Document section ::
::::::::

Timeline of Defeat
This article is from the archive of The New York Sun before the launch of its new website in 2022. The Sun has neither altered nor updated such articles but will seek to correct any errors, mis-categorizations or other problems introduced during transfer.

Here’s a pop quiz about Vietnam. When the 94th United States Congress finally pulled the plug on American support, how many of our GIs were still fighting in Vietnam? The question was posed to us the other evening by Secretary of State Kissinger, full of sagacity and wisdom 30 years after the events in question. We guessed somewhere on the order of 100,000, down from the more than half a million American military personnel who had been in Vietnam at the height of the fighting. But Mr. Kissinger had us.
It turns out that when the Congress pulled the plug on Vietnam, the number of our U.S. troops in Vietnam was zero. When, in the 1974 elections, the Democrats widened their majority in the Congress and then, in the spring of 1975, finally defied President Ford and ended support for the free Vietnamese government in the South, the number of GIs was something on the order of two or three dozen, mostly embassy guards.
This is something to think about as the Democrats maneuver against a war-time president over funding for our GIs and our ally in a free Iraq. It turns out that when one looks at the time-line of the betrayal of South Vietnam, one of the lessons is that, in the end, it was not about our GIs and the loss of American lives, great though that treasure was. Our GIs had long since been drawn down, as President Nixon fulfilled his campaign promise of Vietnamization of the war.
By the time the Congress forsook free Vietnam, there was no prospect of more American combat deaths at places like Hamburger Hill and the Ashau Valley. On October 26, two weeks before the 1972 election, Mr. Kissinger, then national security adviser, appeared at a press conference and gave his famous “peace is at hand” remark. Nor was it without reason. After our bombings of North Vietnam in December 1972, a cease-fire among all the parties to the war was signed shortly thereafter, in January of 1973. The last of our combat soldiers left in March of 1973.

::::::::

Saved entries:
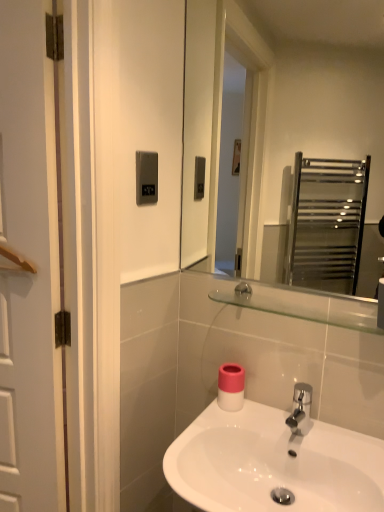
Question: Would you say clear glass mirror at upper center is to the left or to the right of clear glass shelf at upper center in the picture?

Choices:
 (A) right
 (B) left

Answer: (B)

Question: Is clear glass mirror at upper center wider or thinner than clear glass shelf at upper center?

Choices:
 (A) thin
 (B) wide

Answer: (A)

Question: Based on their relative distances, which object is nearer to the white glossy sink at center?

Choices:
 (A) satin silver panel at upper center
 (B) clear glass mirror at upper center
 (C) pink matte toilet paper at center
 (D) clear glass shelf at upper center

Answer: (C)

Question: Based on their relative distances, which object is farther from the satin silver panel at upper center?

Choices:
 (A) white glossy sink at center
 (B) pink matte toilet paper at center
 (C) clear glass shelf at upper center
 (D) clear glass mirror at upper center

Answer: (D)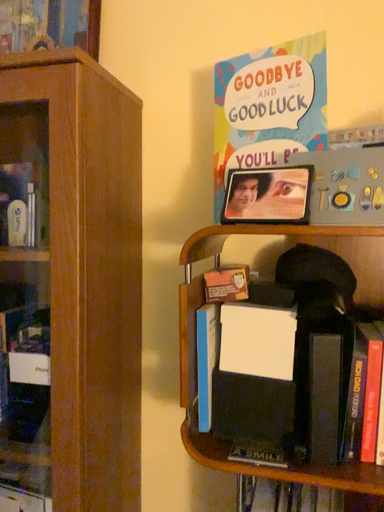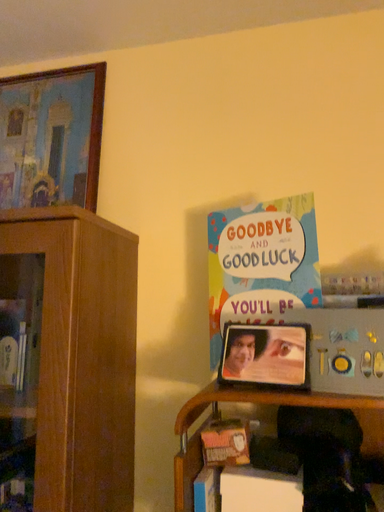
Question: Which way did the camera rotate in the video?

Choices:
 (A) rotated downward
 (B) rotated upward

Answer: (B)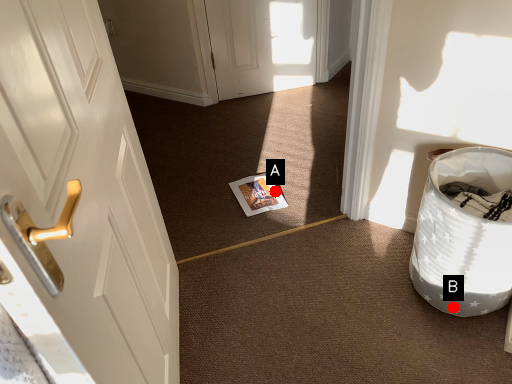
Question: Two points are circled on the image, labeled by A and B beside each circle. Which point is closer to the camera?

Choices:
 (A) A is closer
 (B) B is closer

Answer: (B)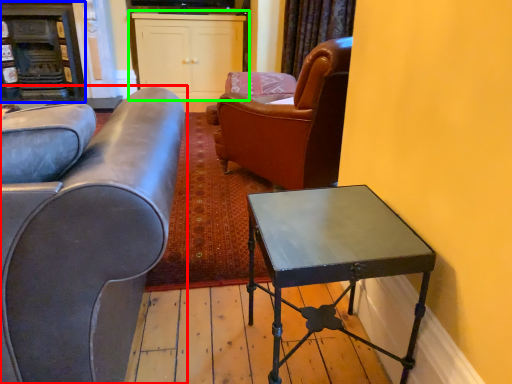
Question: Which object is positioned farthest from studio couch (highlighted by a red box)? Select from fireplace (highlighted by a blue box) and cabinetry (highlighted by a green box).

Choices:
 (A) fireplace
 (B) cabinetry

Answer: (A)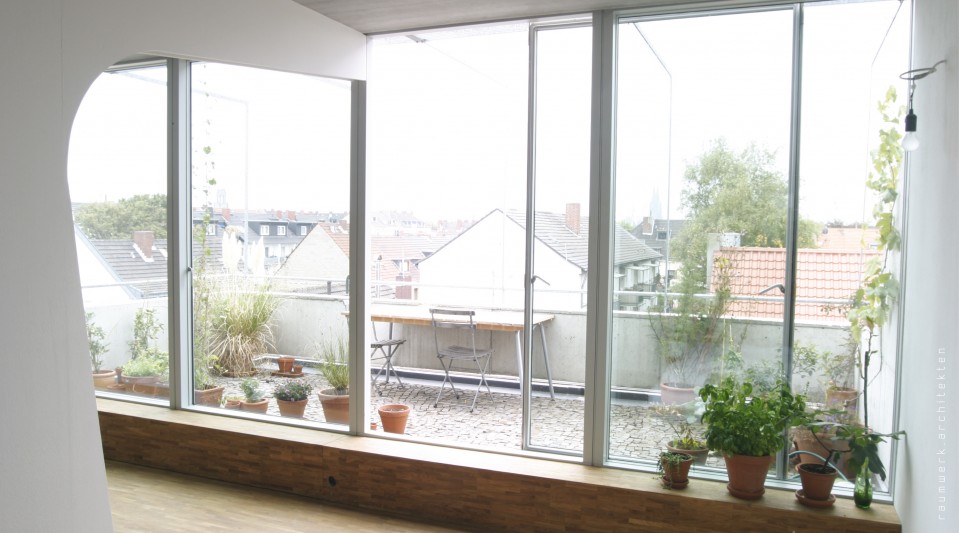
Locate an element on the screen. This screenshot has width=959, height=533. chimney is located at coordinates (153, 251), (353, 230), (567, 221), (741, 244).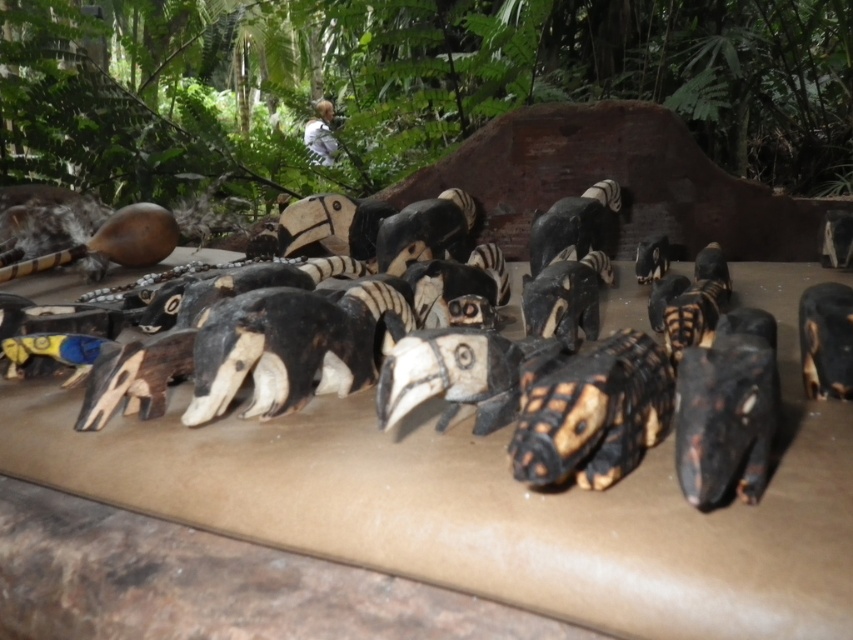
Where is the black wood animal at center located in the image?

The black wood animal at center is located at point (444, 477).

You are a museum curator planning to place a protective glass cover over the black wood animal at center and the black matte hornbill head at lower right. The glass cover can only accommodate items up to 30 cm in width. Based on the scene description, can both items fit comfortably under the glass cover without overlapping?

The black wood animal at center might be wider than black matte hornbill head at lower right. Since the maximum width allowed is 30 cm, it is uncertain if the black wood animal at center will fit without overlapping. Further measurement is needed to confirm.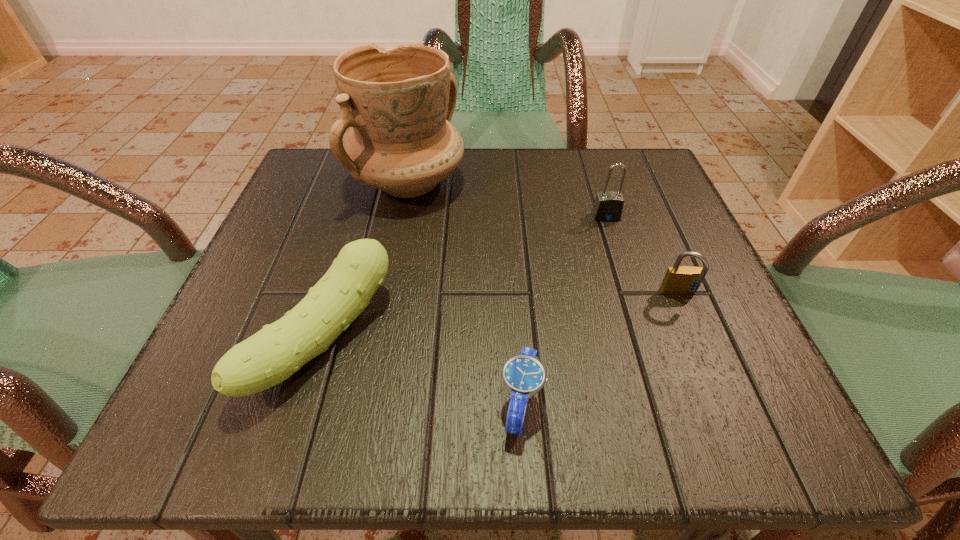
The height and width of the screenshot is (540, 960). In order to click on pottery in this screenshot , I will do `click(399, 102)`.

The height and width of the screenshot is (540, 960). What are the coordinates of `the fourth object from left to right` in the screenshot? It's located at (608, 206).

The width and height of the screenshot is (960, 540). What are the coordinates of `the left padlock` in the screenshot? It's located at (608, 206).

The height and width of the screenshot is (540, 960). In order to click on cucumber in this screenshot , I will do `click(270, 356)`.

This screenshot has height=540, width=960. What are the coordinates of `the shorter padlock` in the screenshot? It's located at (683, 280).

Where is `the nearer padlock`? This screenshot has height=540, width=960. the nearer padlock is located at coordinates point(683,280).

This screenshot has height=540, width=960. What are the coordinates of `the third object from right to left` in the screenshot? It's located at (523, 375).

Locate an element on the screen. watch is located at coordinates (523, 375).

Locate an element on the screen. free space located 0.200m on the right of the tallest object is located at coordinates (563, 181).

Find the location of a particular element. free location located 0.200m on the shackle of the left padlock is located at coordinates (634, 305).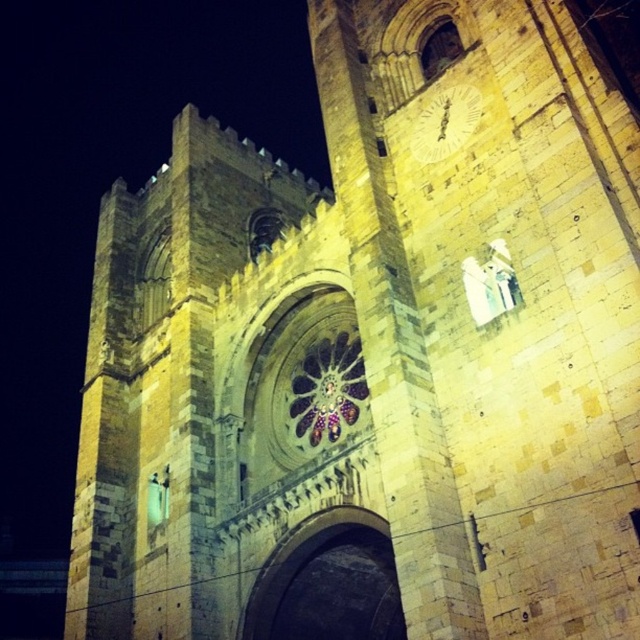
Question: Which of the following is the closest to the observer?

Choices:
 (A) (285, 589)
 (B) (465, 134)

Answer: (A)

Question: Does dark stone archway at center have a lesser width compared to white glossy clock at upper center?

Choices:
 (A) yes
 (B) no

Answer: (B)

Question: Does dark stone archway at center appear under white glossy clock at upper center?

Choices:
 (A) no
 (B) yes

Answer: (B)

Question: Which of the following is the closest to the observer?

Choices:
 (A) white glossy clock at upper center
 (B) dark stone archway at center

Answer: (B)

Question: Can you confirm if dark stone archway at center is wider than white glossy clock at upper center?

Choices:
 (A) yes
 (B) no

Answer: (A)

Question: Which object appears farthest from the camera in this image?

Choices:
 (A) dark stone archway at center
 (B) white glossy clock at upper center

Answer: (B)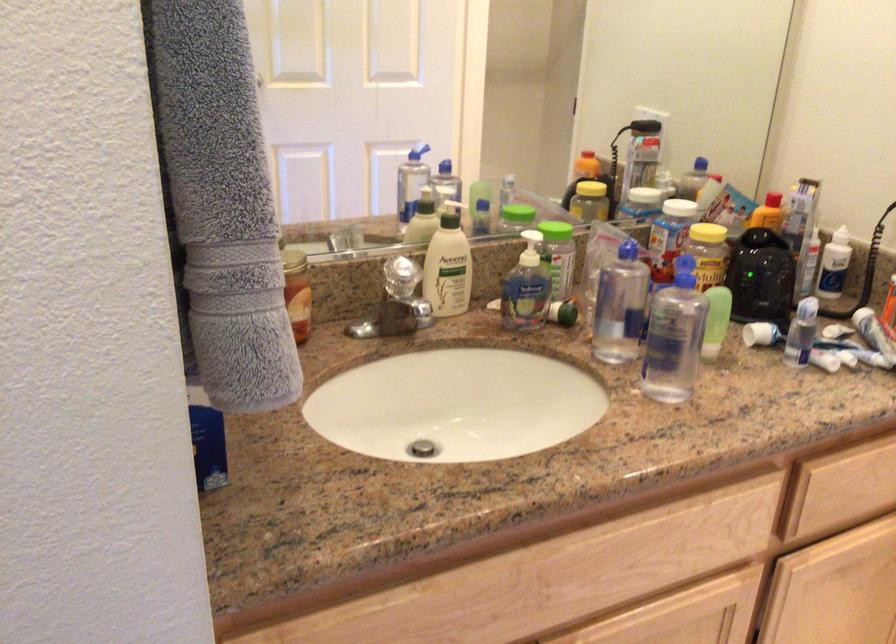
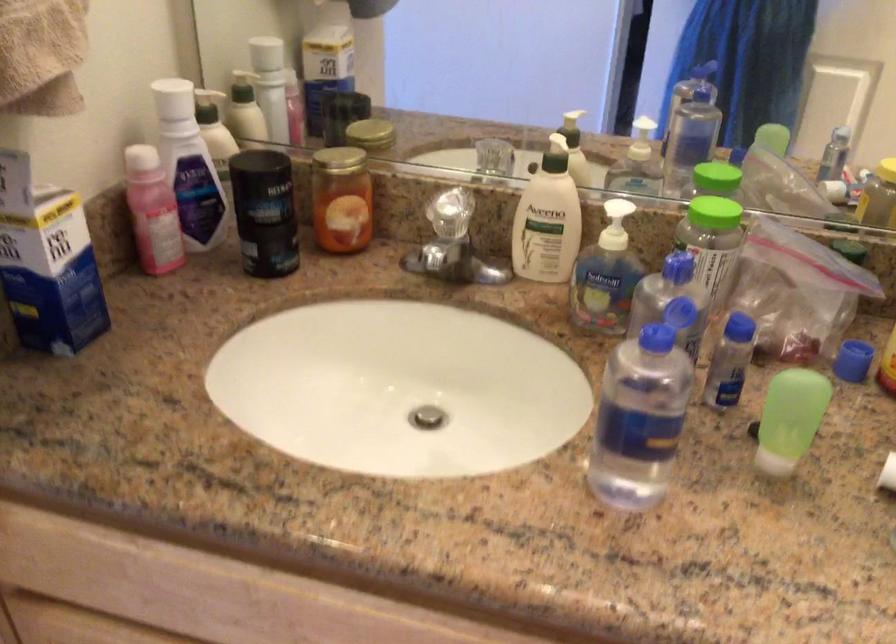
In the second image, find the point that corresponds to (530,210) in the first image.

(716, 178)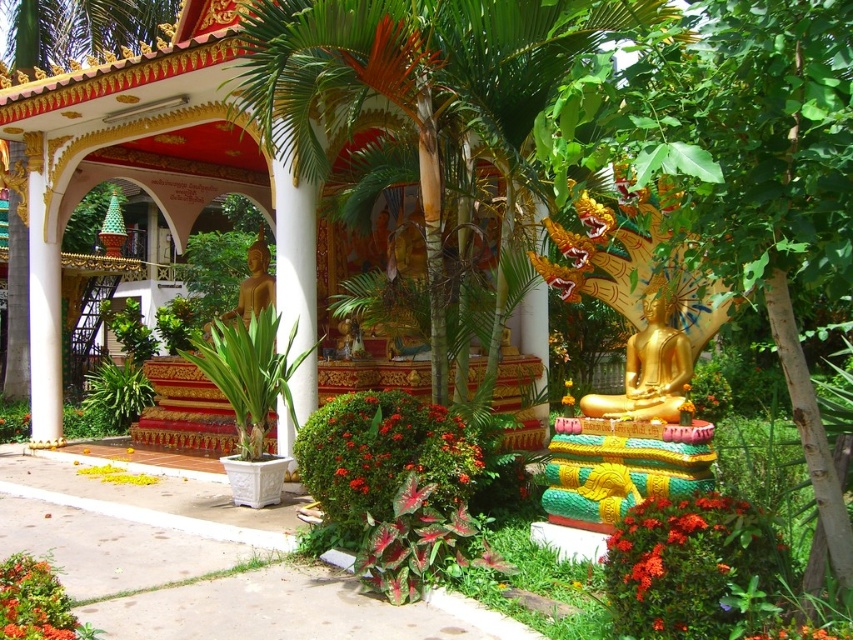
Is bright orange flowers at lower right shorter than gold polished statue at center right?

Yes.

Consider the image. Who is more forward, (664, 545) or (666, 397)?

Point (664, 545)

Measure the distance between point (735, 522) and camera.

4.15 meters

This screenshot has height=640, width=853. I want to click on bright orange flowers at lower right, so click(x=680, y=548).

Can you confirm if green leafy palm tree at center is bigger than gold polished statue at center?

Yes.

From the picture: Is green leafy palm tree at center positioned at the back of gold polished statue at center?

No, it is in front of gold polished statue at center.

The width and height of the screenshot is (853, 640). In order to click on green leafy palm tree at center in this screenshot , I will do `click(418, 100)`.

Does bright orange petals at lower left have a smaller size compared to gold polished statue at center?

No, bright orange petals at lower left is not smaller than gold polished statue at center.

Does bright orange petals at lower left appear on the left side of gold polished statue at center?

No, bright orange petals at lower left is not to the left of gold polished statue at center.

Identify the location of bright orange petals at lower left. This screenshot has width=853, height=640. (x=33, y=602).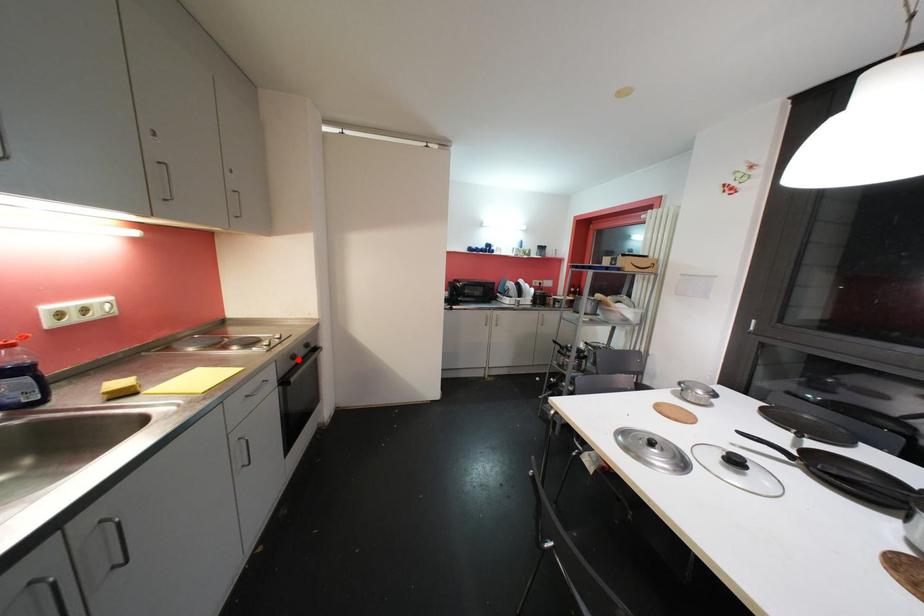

::::::::

Tasks to complete ::
a) Summarize the Vietnam editorial in two sentences.
b) Proceed with the Vietnam editorial from the point where it stops.
The saved entries have no role in this work.

Outputs for the tasks ::
a) When Congress ended support for South Vietnam's government in the spring of 1975, only two or three dozen American troops remained there, mostly embassy guards, a point the editorial takes from a question posed by Mr. Kissinger. It holds that the betrayal of South Vietnam was therefore not about American lives, since the troops had been drawn down under Nixon's Vietnamization, a cease-fire was signed in January 1973, and the last combat soldiers left in March 1973.

b)
On June 19, the Congress passed the Case-Church Amendment that forbade what Vietnamresearch.com, which issued one of the many timelines on the Web, called “any further U.S. military involvement in Southeast Asia, effective August 15, 1973.” The law led to an end to American bombing and the de-mining of North Vietnam’s harbors. The majority was veto proof, Vietnamresearch.com reminded us. It characterized the amendment as one that paved “the way for North Vietnam to wage yet another invasion of the South, this time without fear of U.S. bombing.”
In January 1974, according to a timeline at PBS.org, the North Vietnamese were then “still too weak to launch a full-scale offensive,” but had “rebuilt their divisions in the South” and “captured key areas.” Watergate was gathering, and on August 9, 1974, President Nixon resigned. At this point, there was only a doughty little government in South Vietnam that was standing alone against the combined might of the Soviet Union and the Communist Chinese. And it was prepared to fight on for another generation.
The Congress, however, wasn’t prepared to stake them, despite the fact that South Vietnam was a partner, if not a member, of the Southeast Asia Treaty Organization. In October 1974, the 93rd Congress voted to end foreign aid to Vietnam. President Ford vetoed the measure. Congress, after an election that expanded the Democratic majority by 48 seats in the House and five in the Senate, overrode the veto. In the Spring, the 94th Congress blocked military appropriations for the South Vietnamese. It was not about our GIs. They had long since gone. A country of 50 million individuals who had sided with America and yearned for freedom was cast into the dark night of communist tyranny.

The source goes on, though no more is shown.